Один карман куртки был слегка прорван.
– И где он её достал?
– Уверяет, что от «Братьев Брукс». Правда это такой человек, у которого всё, что он спиздил, будет на словах от «Братьев Брукс» или «Эберкромби и Фитча».
– Вот хренотень, – сказал, улыбаясь, Гейнз. – Мой автобус отходит в шесть. Так что я не смогу ему выдать те дозняки, которые обещал.
– Не бери себе в голову. Он нам вдвое больше должен.
– В самом деле? Ну тогда, мы просто квиты.
* * *
Билл Гейнз уехал в Лексингтон, я же на своей тачке отправился в Техас. С собой у меня было 1/16 унции. По моим подсчётам этого должно было хватить, чтобы слезть. Я всё как следует рассчитал, составив персональный график на двенадцать дней по нисходящей. У меня был джанк в растворе и дистиллированная вода отдельно в бутылке. Всякий раз, когда я решал отключиться, подливал в джанк воды ровно столько, сколько было до вмазки. Под конец я ширнулся бы просто водой. Все джанки знают этот способ. Существует похожая штука… её ещё кличут китайским лекарством, только делается она с тоником и хмелем. Через пару недель оказывается, что ты хлещешь один честертоник (чистый тоник).
Четыре дня спустя, в Цинцинатти, я был уже без наркотиков и полупарализованный. Никогда раньше не знал, как это происходит, когда ты сам пытаешься уменьшить дозу. Всегда найдется причина каждую вмазку считать исключением: а раз так, нельзя ли добавки. В конце концов от раствора остаётся пшик, а ты по-прежнему крепко сидишь.
Я сдал машину на хранение и поехал в Лексингтон поездом.

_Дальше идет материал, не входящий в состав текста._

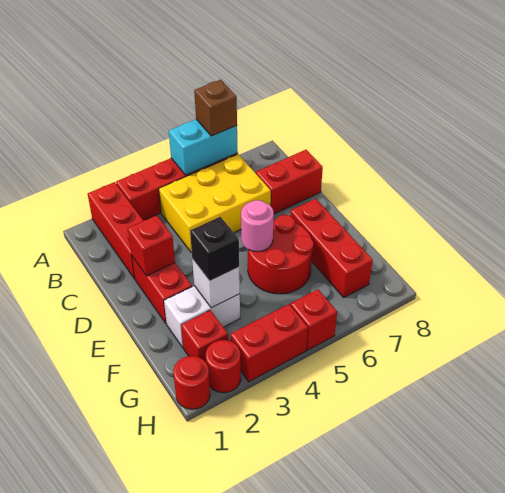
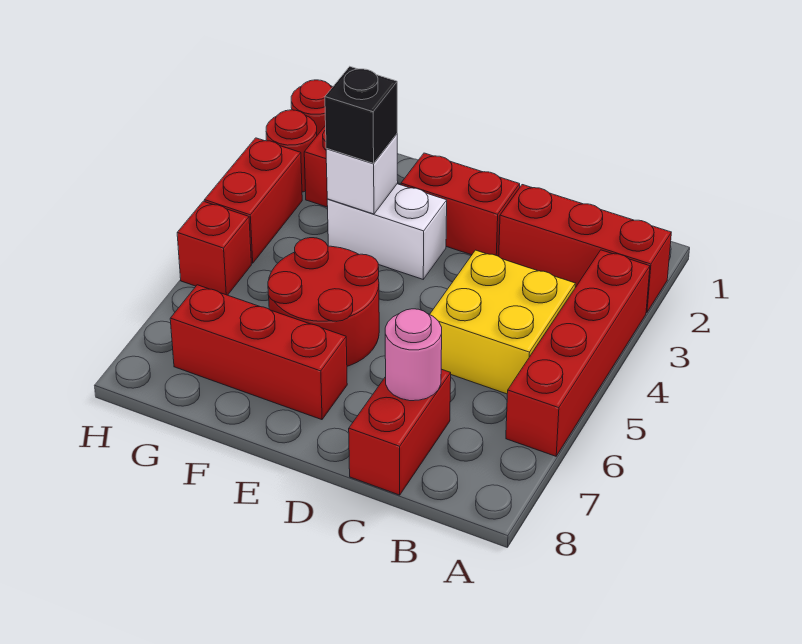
cyan 1x2 brick [169,119,238,175] -> none
brown 1x1 brick [194,80,237,136] -> none
yellow 2x3 brick [159,154,271,252] -> yellow 2x2 brick [430,250,575,394]
red 1x1 brick [127,215,175,276] -> none
pink 1x1 round brick [241,200,274,252] -> pink 1x1 round brick moved to [385,309,442,401]
white 1x2 brick [164,286,240,347] -> white 1x2 brick turned to [327,184,447,279]

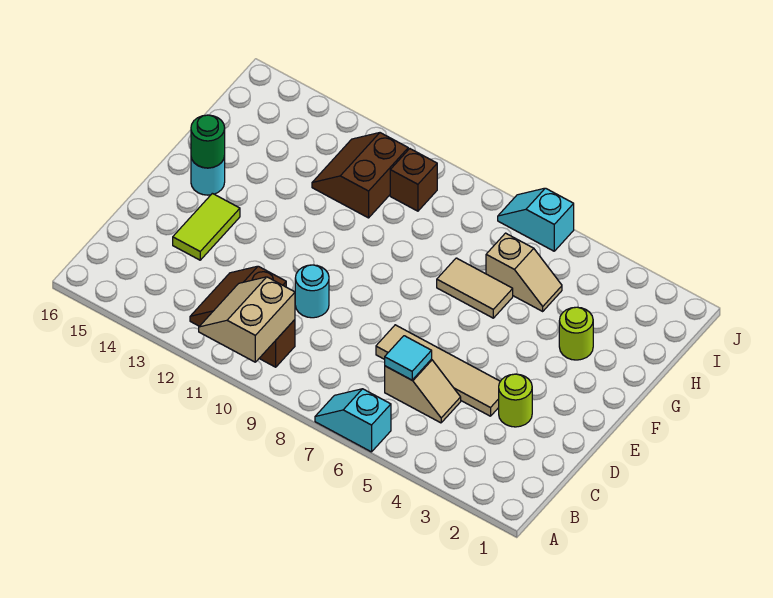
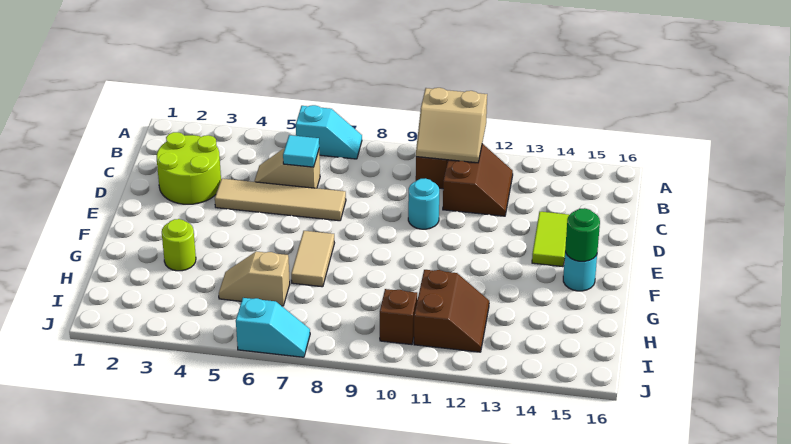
tan 2x2 slope [199,277,295,362] -> tan 2x2 slope turned to [416,88,487,163]
lime 1x1 round brick [499,374,532,427] -> lime 2x2 round brick [157,132,221,204]
tan 1x2 tile [437,258,513,318] -> tan 1x2 tile turned to [291,231,334,287]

Документов, которые требовались для въезда туда, с собой не было; правда я рассчитывал на своё армейское удостоверение об увольнении. Добравшись до Лексингтона, я взял такси до клиники… та находилась в нескольких милях от города. Остановились у ворот… В будке на проходной сидел старик-ирландец. Он взглянул на мою увольнительную…

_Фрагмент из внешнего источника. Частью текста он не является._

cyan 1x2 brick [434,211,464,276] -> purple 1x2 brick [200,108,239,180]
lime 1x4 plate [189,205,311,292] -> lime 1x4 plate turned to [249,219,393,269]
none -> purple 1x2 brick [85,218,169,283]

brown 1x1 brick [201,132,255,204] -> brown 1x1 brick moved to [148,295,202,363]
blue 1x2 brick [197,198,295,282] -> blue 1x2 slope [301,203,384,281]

– У вас есть склонность к употреблению вызывающих привыкание наркотиков?
Я сказал, что есть.
– Что ж, присядьте, – старик показал на скамью и принялся звонить в главное здание. – Нет, никаких документов… Только увольнительная.
Он на секунду оторвался от телефонной трубки:
– Вы уже бывали у нас?
Я сказал, что не бывал.
– Говорит, что нет, – дежурный повесил трубку и сказал, обращаясь ко мне. – Машина придёт за вами через несколько минут. У вас есть при себе наркотики, шприцы? Можете сдать их здесь, в противном случае, если пронесете их в главное здание, вы будете осуждены по закону за внос предметов контрабанды на территорию, являющуюся собственностью правительства.